_Supplied records_:
========================
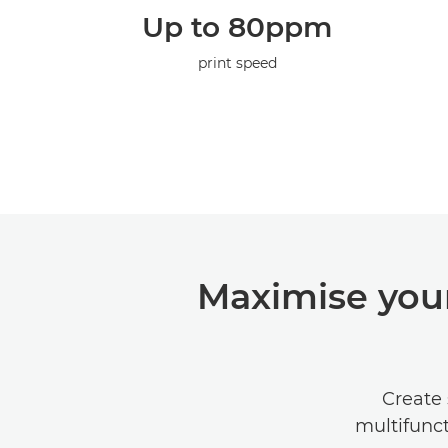
Up to 80ppm
print speed
Maximise your
Create 
multifunct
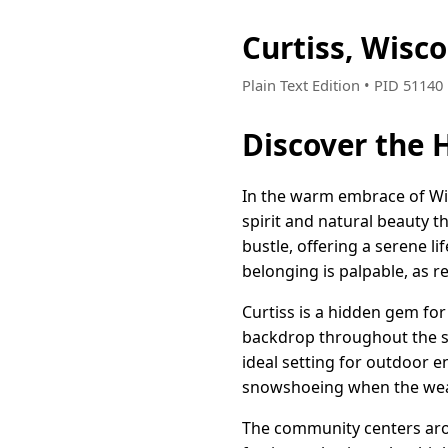
Curtiss, Wisc
Plain Text Edition • PID 5114
Discover the 
In the warm embrace of Wis
spirit and natural beauty t
bustle, offering a serene l
belonging is palpable, as r
Curtiss is a hidden gem fo
backdrop throughout the sea
ideal setting for outdoor e
snowshoeing when the weat
The community centers arou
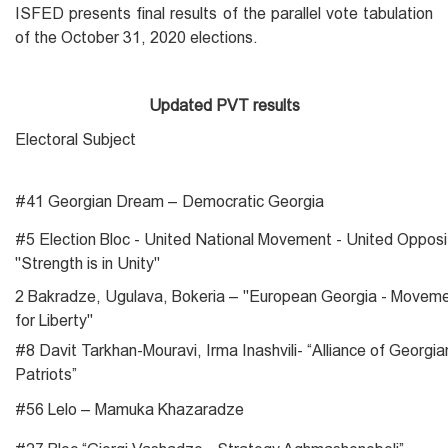
ISFED presents final results of the parallel vote tabulation
of the October 31, 2020 elections.
Updated PVT results
Electoral Subject
#41 Georgian Dream – Democratic Georgia
#5 Election Bloc - United National Movement - United Opposi
"Strength is in Unity"
2 Bakradze, Ugulava, Bokeria – "European Georgia - Movem
for Liberty"
#8 Davit Tarkhan-Mouravi, Irma Inashvili- “Alliance of Georgia
Patriots”
#56 Lelo – Mamuka Khazaradze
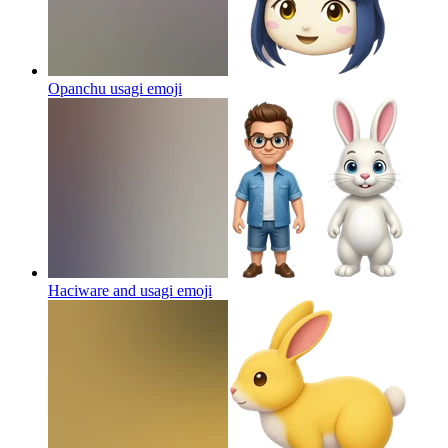
Opanchu usagi
emoji
Haciware and usagi
emoji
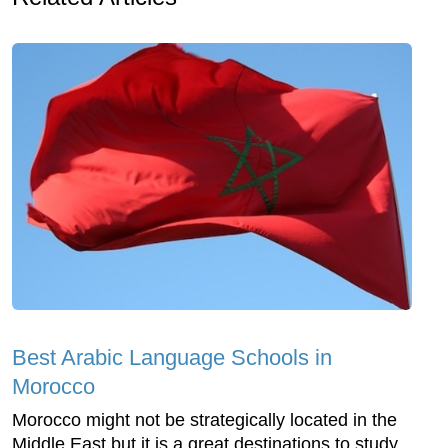
Best Arabic Language Schools in
Morocco
Morocco might not be strategically located in the
Middle East but it is a great destinations to study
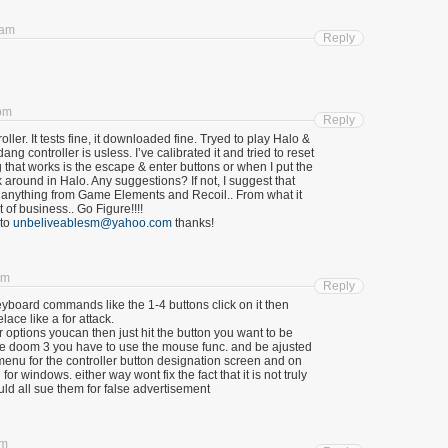
 am
Reply
 pm
Reply
ller. It tests fine, it downloaded fine. Tryed to play Halo &
g controller is usless. I’ve calibrated it and tried to reset
g that works is the escape & enter buttons or when I put the
 around in Halo. Any suggestions? If not, I suggest that
of anything from Game Elements and Recoil.. From what it
 of business.. Go Figure!!!!
 to
unbeliveablesm@yahoo.com
thanks!
am
Reply
eyboard commands like the 1-4 buttons click on it then
lace like a for attack.
 options youcan then just hit the button you want to be
 doom 3 you have to use the mouse func. and be ajusted
nu for the controller button designation screen and on
or windows. either way wont fix the fact that it is not truly
d all sue them for false advertisement
pm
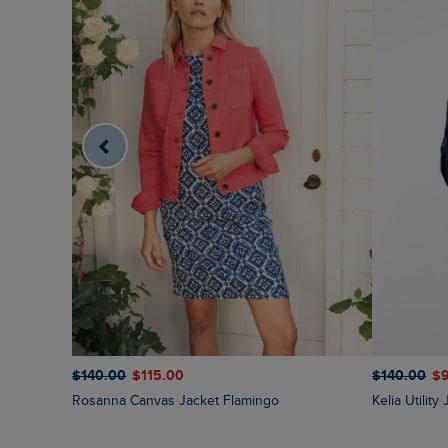
$‌140.00
$‌115.00
$‌140.00
$‌
Rosanna Canvas Jacket Flamingo
Kelia Utilit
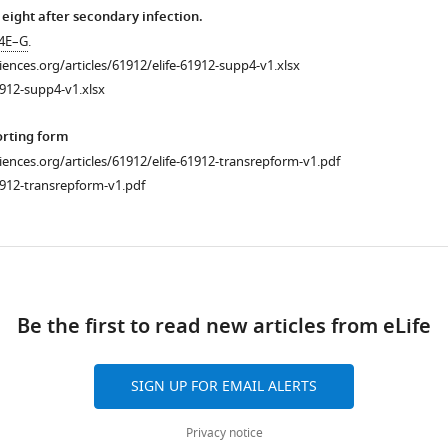
 eight after secondary infection.
 4E–G
.
ciences.org/articles/61912/elife-61912-supp4-v1.xlsx
912-supp4-v1.xlsx
orting form
ciences.org/articles/61912/elife-61912-transrepform-v1.pdf
912-transrepform-v1.pdf
ad
Be the first to read new articles from eLife
SIGN UP FOR EMAIL ALERTS
Privacy notice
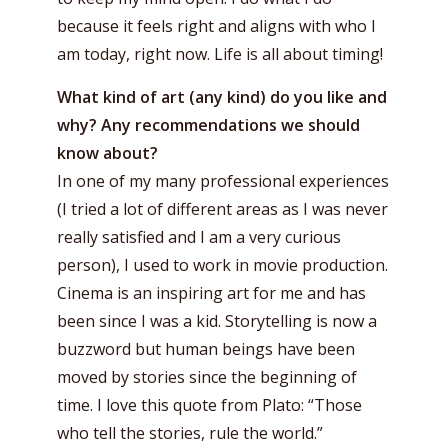
because it feels right and aligns with who I
am today, right now. Life is all about timing!
What kind of art (any kind) do you like and
why? Any recommendations we should
know about?
In one of my many professional experiences
(I tried a lot of different areas as I was never
really satisfied and I am a very curious
person), I used to work in movie production.
Cinema is an inspiring art for me and has
been since I was a kid. Storytelling is now a
buzzword but human beings have been
moved by stories since the beginning of
time. I love this quote from Plato: “Those
who tell the stories, rule the world.”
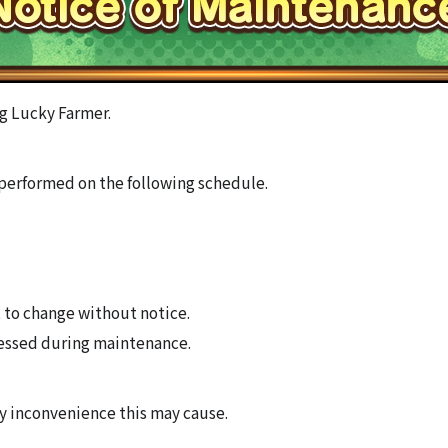
g Lucky Farmer.
performed on the following schedule.
 to change without notice.
essed during maintenance.
ny inconvenience this may cause.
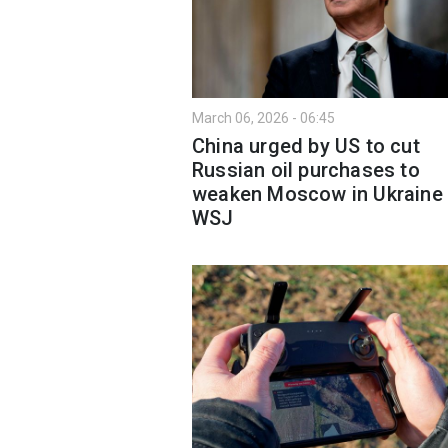
March 06, 2026 - 06:45
China urged by US to cut
Russian oil purchases to
weaken Moscow in Ukraine
WSJ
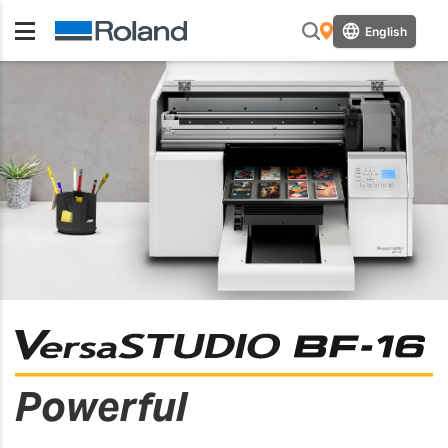
English
Powerful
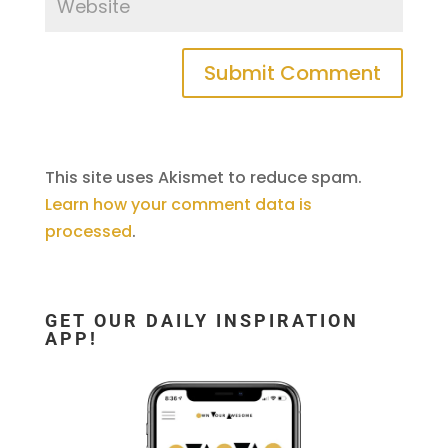
This site uses Akismet to reduce spam.
Learn how your comment data is
processed
.
GET OUR DAILY INSPIRATION
APP!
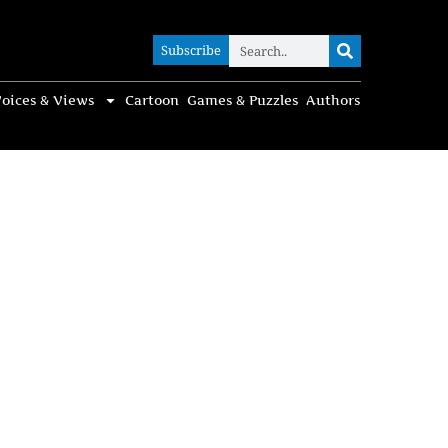
Subscribe
Subscribe
oices & Views
Cartoon
Games & Puzzles
Authors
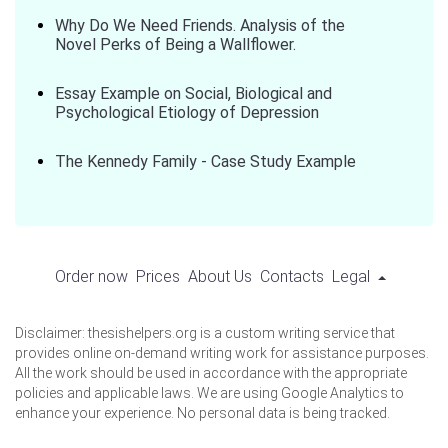
Why Do We Need Friends. Analysis of the
Novel Perks of Being a Wallflower.
Essay Example on Social, Biological and
Psychological Etiology of Depression
The Kennedy Family - Case Study Example
Order now
Prices
About Us
Contacts
Legal
Disclaimer: thesishelpers.org is a custom writing service that
provides online on-demand writing work for assistance purposes.
All the work should be used in accordance with the appropriate
policies and applicable laws. We are using Google Analytics to
enhance your experience. No personal data is being tracked.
========================
_Work instructions_:
Copy the text of all the records above word for word, with nothing changed. Leave the pictures out of your copy.

_Written answer_:
Up to 80ppm
print speed
Maximise your
Create 
multifunct
Curtiss, Wisc
Plain Text Edition • PID 5114
Discover the 
In the warm embrace of Wis
spirit and natural beauty t
bustle, offering a serene l
belonging is palpable, as r
Curtiss is a hidden gem fo
backdrop throughout the sea
ideal setting for outdoor e
snowshoeing when the weat
The community centers arou
ISFED presents final results of the parallel vote tabulation
of the October 31, 2020 elections.
Updated PVT results
Electoral Subject
#41 Georgian Dream – Democratic Georgia
#5 Election Bloc - United National Movement - United Opposi
"Strength is in Unity"
2 Bakradze, Ugulava, Bokeria – "European Georgia - Movem
for Liberty"
#8 Davit Tarkhan-Mouravi, Irma Inashvili- “Alliance of Georgia
Patriots”
#56 Lelo – Mamuka Khazaradze
Opanchu usagi
emoji
Haciware and usagi
emoji
Best Arabic Language Schools in
Morocco
Morocco might not be strategically located in the
Middle East but it is a great destinations to study
 am
Reply
 pm
Reply
ller. It tests fine, it downloaded fine. Tryed to play Halo &
g controller is usless. I’ve calibrated it and tried to reset
g that works is the escape & enter buttons or when I put the
 around in Halo. Any suggestions? If not, I suggest that
of anything from Game Elements and Recoil.. From what it
 of business.. Go Figure!!!!
 to
unbeliveablesm@yahoo.com
thanks!
am
Reply
eyboard commands like the 1-4 buttons click on it then
lace like a for attack.
 options youcan then just hit the button you want to be
 doom 3 you have to use the mouse func. and be ajusted
nu for the controller button designation screen and on
or windows. either way wont fix the fact that it is not truly
d all sue them for false advertisement
pm
$‌140.00
$‌115.00
$‌140.00
$‌
Rosanna Canvas Jacket Flamingo
Kelia Utilit
 eight after secondary infection.
 4E–G
.
ciences.org/articles/61912/elife-61912-supp4-v1.xlsx
912-supp4-v1.xlsx
orting form
ciences.org/articles/61912/elife-61912-transrepform-v1.pdf
912-transrepform-v1.pdf
ad
Be the first to read new articles from eLife
SIGN UP FOR EMAIL ALERTS
Privacy notice
because it feels right and aligns with who I
am today, right now. Life is all about timing!
What kind of art (any kind) do you like and
why? Any recommendations we should
know about?
In one of my many professional experiences
(I tried a lot of different areas as I was never
really satisfied and I am a very curious
person), I used to work in movie production.
Cinema is an inspiring art for me and has
been since I was a kid. Storytelling is now a
buzzword but human beings have been
moved by stories since the beginning of
time. I love this quote from Plato: “Those
who tell the stories, rule the world.”
g Lucky Farmer.
performed on the following schedule.
 to change without notice.
essed during maintenance.
ny inconvenience this may cause.
March 06, 2026 - 06:45
China urged by US to cut
Russian oil purchases to
weaken Moscow in Ukraine
WSJ
English
Powerful
This site uses Akismet to reduce spam.
Learn how your comment data is
processed
.
GET OUR DAILY INSPIRATION
APP!
Subscribe
Subscribe
oices & Views
Cartoon
Games & Puzzles
Authors
Why Do We Need Friends. Analysis of the
Novel Perks of Being a Wallflower.
Essay Example on Social, Biological and
Psychological Etiology of Depression
The Kennedy Family - Case Study Example
Order now
Prices
About Us
Contacts
Legal
Disclaimer: thesishelpers.org is a custom writing service that
provides online on-demand writing work for assistance purposes.
All the work should be used in accordance with the appropriate
policies and applicable laws. We are using Google Analytics to
enhance your experience. No personal data is being tracked.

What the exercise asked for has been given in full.